What are Pros and Cons of using iWF as a database for permanent data storage?

Quanzheng Long edited this page Aug 21, 2023 · 1 revision

iWF provides persistence like a database out of the box. The main purpose is to make development fast and easy. Because workflow development always involve persisting states.

Typically, workflow only need the storage during the workflow execution. After workflow closed, all the data will be deleted once the configured retention period elapses.

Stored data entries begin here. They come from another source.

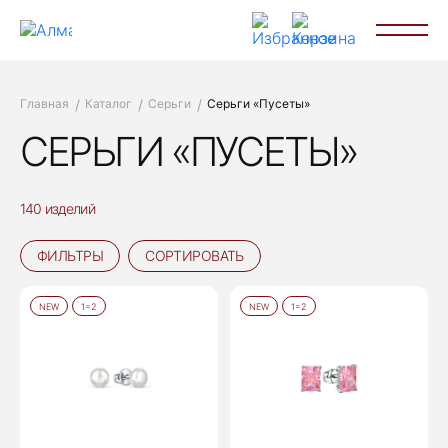
Главная
Каталог
Серьги
Серьги «Пусеты»
СЕРЬГИ «ПУСЕТЫ»
140 изделий
ФИЛЬТРЫ
СОРТИРОВАТЬ
NEW
1=2
NEW
1=2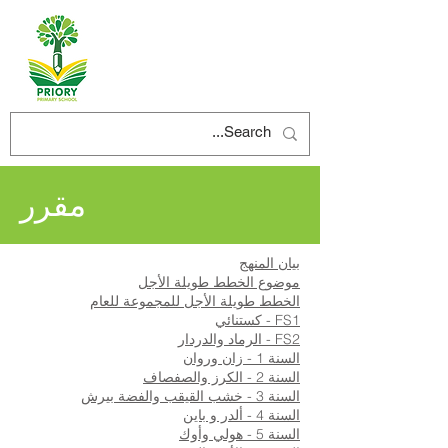
مقرر
بيان المنهج
موضوع الخطط طويلة الأجل
الخطط طويلة الأجل للمجموعة للعام
FS1 - كستنائي
FS2 - الرماد والدردار
السنة 1 - زان وروان
السنة 2 - الكرز والصفصاف
السنة 3 - خشب القيقب والفضة بيرش
السنة 4 - ألدر و باين
السنة 5 - هولي وأوك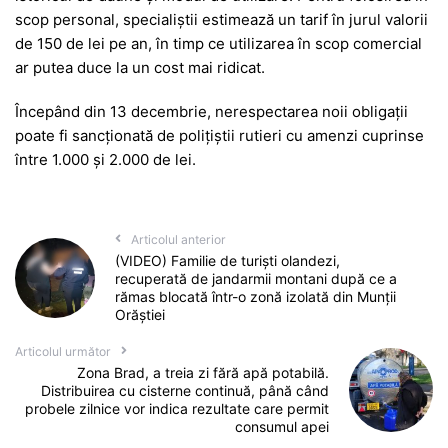
scop personal, specialiștii estimează un tarif în jurul valorii
de 150 de lei pe an, în timp ce utilizarea în scop comercial
ar putea duce la un cost mai ridicat.
Începând din 13 decembrie, nerespectarea noii obligații
poate fi sancționată de polițiștii rutieri cu amenzi cuprinse
între 1.000 și 2.000 de lei.
Articolul anterior
(VIDEO) Familie de turiști olandezi,
recuperată de jandarmii montani după ce a
rămas blocată într-o zonă izolată din Munții
Orăștiei
Articolul următor
Zona Brad, a treia zi fără apă potabilă.
Distribuirea cu cisterne continuă, până când
probele zilnice vor indica rezultate care permit
consumul apei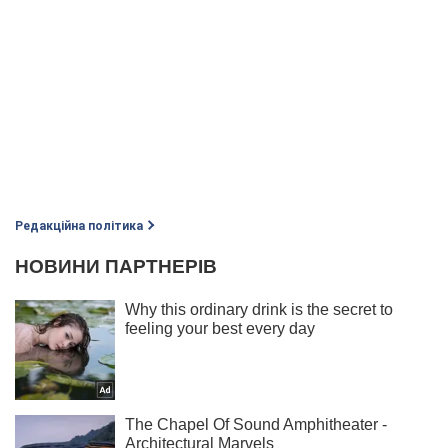
Редакційна політика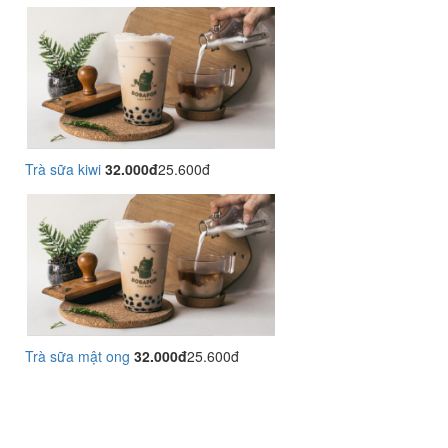
Trà sữa kiwi
32.000đ
25.600đ
Trà sữa mật ong
32.000đ
25.600đ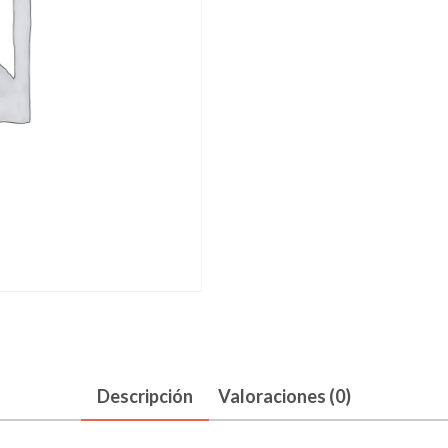
-
Los
Extraños
(Live!!)
cantidad
Descripción
Valoraciones (0)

However, by setting the workflow timeout to zero(0 means infinite), or very large, and then never complete/fail the workflow, user can essentially use iWF workflow as a "permanent storage".

Pros

  • Much simpler to use, without maintaining a database at all. The schema is defined in code along with the actual workflow business logic
  • Much more powerful to build complicated logic than just storage. E.g. A workflow RPC can trigger state execution to synchronize with another system, or using timers for more complicated logic, all in one place.
  • The search attributes are much more powerful/flexible than indexes in traditional databases, because the indexing is backed by ElasticSearch.
  • Much better debugging/troubleshooting experience, with history to show every write/update
  • It’s very easy to migrate from workflow to database later(but no opposite)
    • Let every write to also write to DB
    • Add a new state in the workflow
    • Trigger the state execution to sync to database using a batch signal command
    • Change the code to write to DB after the triggering is done execution

Cons

  • More expensive to write, and store than a traditional database. Since every write will be recorded as a history event. So not a good choice for very heavy write applications
  • More complicated and not efficient to implement transactions across workflows(like updating multiple rows in a database)
  • It’s not a popular pattern yet. So some may feel surprised to use workflow as storage. In fact it’s already a popular pattern in Temporal.
  • Temporal Cloud doesn’t support “ORDER BY” in the cloud service anymore…They disable this by default and we have to request manually.
    • Temporal don’t want us to use “ORDER BY” anymore because it could cause high latency to ElasticSearch. So this would be a big cons of using iWF search attribute for flexibility

Also compared iWF with Temporal directly for this :

There is NO history scaling limit because of iWF’s auto continueAsNew (Temporal Java SDK will require a continueAsNew implementation)

To summarize, it's not a "wrong" or "bad" idea to use iWF as permanent storage, as long as the cost are well considered and acceptable. (e.g. if the amount/size is small to worry about, or just for MVP). And we already have production use case doing that – by using iWF to store email templates.